- [Consignes]:
A: Dans l'extrait sur le film de Jacques Perconte, de quelles archives proviennent les plans de nature « journalistique » ?
B: Rédigez la suite de l'extrait sur le film de Jacques Perconte à partir de sa dernière phrase.

Le film est dédicacé à Joachim Gatti, à l’appel immédiat de Nicole Brenez à la suite de ce qu’on a appelé « les événements de Montreuil » du 8 juillet 2009. Ce « manifeste visuel » répond à un événement politique. Comment Jacques Perconte réfléchit-il dans son film au devenir de la notion de création en art et comment cet art fait-il écho à des événements politiques ?

L’artiste focalise sa pratique artistique sur un montage en dialogue polyphonique et polysémique avec les oeuvres d’origine, qui sont des séquences de pellicule 16 mm. noir et blanc, représentant pour la plupart des manifestations pour l’indépendance de l’Inde avant l’assassinat de Gandhi. Ces plans de nature « journalistique » proviennent des archives de la Gandhi Serve Foundation. L’artiste les a récupérés sur internet en les important sur un banc de montage virtuel sans passer par le « refilmage ».

- [Lignes de données]:
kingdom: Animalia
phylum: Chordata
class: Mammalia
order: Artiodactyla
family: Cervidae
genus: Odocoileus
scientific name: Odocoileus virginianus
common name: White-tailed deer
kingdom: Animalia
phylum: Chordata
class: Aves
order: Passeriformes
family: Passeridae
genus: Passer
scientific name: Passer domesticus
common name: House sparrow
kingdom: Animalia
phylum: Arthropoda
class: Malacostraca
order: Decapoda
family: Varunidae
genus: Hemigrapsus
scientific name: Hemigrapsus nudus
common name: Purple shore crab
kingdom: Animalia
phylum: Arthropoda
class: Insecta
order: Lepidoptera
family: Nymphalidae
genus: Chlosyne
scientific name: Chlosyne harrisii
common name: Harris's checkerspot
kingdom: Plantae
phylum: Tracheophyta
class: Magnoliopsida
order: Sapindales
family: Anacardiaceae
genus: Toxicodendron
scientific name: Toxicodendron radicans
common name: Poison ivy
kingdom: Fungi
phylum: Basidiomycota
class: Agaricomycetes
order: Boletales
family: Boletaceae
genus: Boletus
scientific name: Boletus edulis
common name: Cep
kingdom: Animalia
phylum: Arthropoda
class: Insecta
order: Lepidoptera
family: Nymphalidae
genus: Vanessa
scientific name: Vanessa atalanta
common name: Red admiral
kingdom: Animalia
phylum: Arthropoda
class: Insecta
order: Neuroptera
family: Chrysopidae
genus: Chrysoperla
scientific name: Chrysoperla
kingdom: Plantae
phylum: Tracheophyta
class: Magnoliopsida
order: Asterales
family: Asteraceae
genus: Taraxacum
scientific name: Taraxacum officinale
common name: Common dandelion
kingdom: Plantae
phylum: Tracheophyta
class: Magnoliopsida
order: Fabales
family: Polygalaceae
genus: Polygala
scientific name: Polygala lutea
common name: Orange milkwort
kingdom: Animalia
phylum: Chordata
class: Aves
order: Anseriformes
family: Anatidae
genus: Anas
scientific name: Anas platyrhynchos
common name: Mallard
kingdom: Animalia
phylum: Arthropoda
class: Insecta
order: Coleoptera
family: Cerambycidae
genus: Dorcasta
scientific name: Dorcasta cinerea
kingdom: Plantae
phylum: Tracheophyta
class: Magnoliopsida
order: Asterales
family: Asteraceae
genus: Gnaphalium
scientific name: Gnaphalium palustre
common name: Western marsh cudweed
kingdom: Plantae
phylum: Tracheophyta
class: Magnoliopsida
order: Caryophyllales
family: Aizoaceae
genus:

- [Résultats]:
A: Ils proviennent des archives de la Gandhi Serve Foundation.

B:
À travers cette « récupération », Perconte fait apparaître une colorimétrie inattendue et rappelle que les plans en noir et blanc en numérique n’existent pas. Cette difficulté inhérente au média d’obtenir un « vrai » noir et blanc devient l’enjeu créateur du film. À ce travail particulier de « colorisation », le cinéaste associe une pratique de compression des images qu’il pousse à son maximum. L’image n’est « pas la plus nette possible », mais « la plus condensée possible ». « Des bugs surgissent et sont sublimés »3, explique-t-il. Les images se mélangent entre elles et tissent de nouvelles impressions allant jusqu’à faire apparaître la matière numérique, le pixel, au détriment de la représentation figurative. Figure et texture s’emmêlent. Le chromatisme déborde, la figuration est dépassée pour révéler un média polychrome.

La « polychromie » des images associées à cette pratique du bug débouche sur une crise perceptive. Si l’oeuvre se construit à partir de l’ancien, cet « ancien » est aussi « relu » pour y insuffler un souffle de vie inédit : ces images réaffirment l’engagement de Gandhi comme ultra-actuel. La critique politique dialogue avec celle du conditionnement optique, emblématiques l’une et l’autre de « l’esclavage capitaliste » rappelant que le cinéma est un média dominé par la société… Perconte s’interroge : « Que sont devenues les valeurs de Gandhi aujourd'hui ? Quel monde voulons-nous construire ? » [4] L’auteur invite à ne pas oublier les préceptes de cet homme autant dirigeant politique que philosophe.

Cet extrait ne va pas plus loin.